Stored data
* Start *

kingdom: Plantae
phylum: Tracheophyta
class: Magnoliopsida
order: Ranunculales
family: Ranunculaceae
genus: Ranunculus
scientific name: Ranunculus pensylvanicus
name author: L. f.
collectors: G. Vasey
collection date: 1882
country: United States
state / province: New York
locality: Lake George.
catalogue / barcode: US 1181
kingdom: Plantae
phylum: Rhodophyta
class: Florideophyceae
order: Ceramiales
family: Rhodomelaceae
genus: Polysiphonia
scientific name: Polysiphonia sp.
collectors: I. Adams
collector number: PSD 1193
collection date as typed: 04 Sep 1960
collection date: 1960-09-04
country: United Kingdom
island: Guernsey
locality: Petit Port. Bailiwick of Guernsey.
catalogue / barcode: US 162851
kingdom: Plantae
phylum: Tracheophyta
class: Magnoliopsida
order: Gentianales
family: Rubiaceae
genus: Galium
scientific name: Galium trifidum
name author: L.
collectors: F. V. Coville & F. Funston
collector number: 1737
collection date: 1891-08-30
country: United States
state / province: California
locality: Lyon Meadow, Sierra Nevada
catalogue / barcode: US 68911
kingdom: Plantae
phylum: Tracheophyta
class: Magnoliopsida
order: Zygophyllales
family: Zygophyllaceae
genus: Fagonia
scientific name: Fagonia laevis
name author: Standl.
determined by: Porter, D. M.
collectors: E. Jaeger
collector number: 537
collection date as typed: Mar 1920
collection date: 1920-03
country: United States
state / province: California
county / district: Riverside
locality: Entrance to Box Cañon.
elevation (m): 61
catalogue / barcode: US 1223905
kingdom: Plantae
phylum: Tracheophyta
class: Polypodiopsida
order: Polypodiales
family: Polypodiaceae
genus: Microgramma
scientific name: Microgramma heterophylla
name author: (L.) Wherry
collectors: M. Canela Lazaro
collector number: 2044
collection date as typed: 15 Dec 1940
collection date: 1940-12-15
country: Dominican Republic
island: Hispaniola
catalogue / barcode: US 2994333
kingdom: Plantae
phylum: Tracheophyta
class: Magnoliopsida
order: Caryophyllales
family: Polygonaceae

* End *

REQUIREMENT:
Copy every line of the data above word for word, changing nothing.

TASK ANSWER:
kingdom: Plantae
phylum: Tracheophyta
class: Magnoliopsida
order: Ranunculales
family: Ranunculaceae
genus: Ranunculus
scientific name: Ranunculus pensylvanicus
name author: L. f.
collectors: G. Vasey
collection date: 1882
country: United States
state / province: New York
locality: Lake George.
catalogue / barcode: US 1181
kingdom: Plantae
phylum: Rhodophyta
class: Florideophyceae
order: Ceramiales
family: Rhodomelaceae
genus: Polysiphonia
scientific name: Polysiphonia sp.
collectors: I. Adams
collector number: PSD 1193
collection date as typed: 04 Sep 1960
collection date: 1960-09-04
country: United Kingdom
island: Guernsey
locality: Petit Port. Bailiwick of Guernsey.
catalogue / barcode: US 162851
kingdom: Plantae
phylum: Tracheophyta
class: Magnoliopsida
order: Gentianales
family: Rubiaceae
genus: Galium
scientific name: Galium trifidum
name author: L.
collectors: F. V. Coville & F. Funston
collector number: 1737
collection date: 1891-08-30
country: United States
state / province: California
locality: Lyon Meadow, Sierra Nevada
catalogue / barcode: US 68911
kingdom: Plantae
phylum: Tracheophyta
class: Magnoliopsida
order: Zygophyllales
family: Zygophyllaceae
genus: Fagonia
scientific name: Fagonia laevis
name author: Standl.
determined by: Porter, D. M.
collectors: E. Jaeger
collector number: 537
collection date as typed: Mar 1920
collection date: 1920-03
country: United States
state / province: California
county / district: Riverside
locality: Entrance to Box Cañon.
elevation (m): 61
catalogue / barcode: US 1223905
kingdom: Plantae
phylum: Tracheophyta
class: Polypodiopsida
order: Polypodiales
family: Polypodiaceae
genus: Microgramma
scientific name: Microgramma heterophylla
name author: (L.) Wherry
collectors: M. Canela Lazaro
collector number: 2044
collection date as typed: 15 Dec 1940
collection date: 1940-12-15
country: Dominican Republic
island: Hispaniola
catalogue / barcode: US 2994333
kingdom: Plantae
phylum: Tracheophyta
class: Magnoliopsida
order: Caryophyllales
family: Polygonaceae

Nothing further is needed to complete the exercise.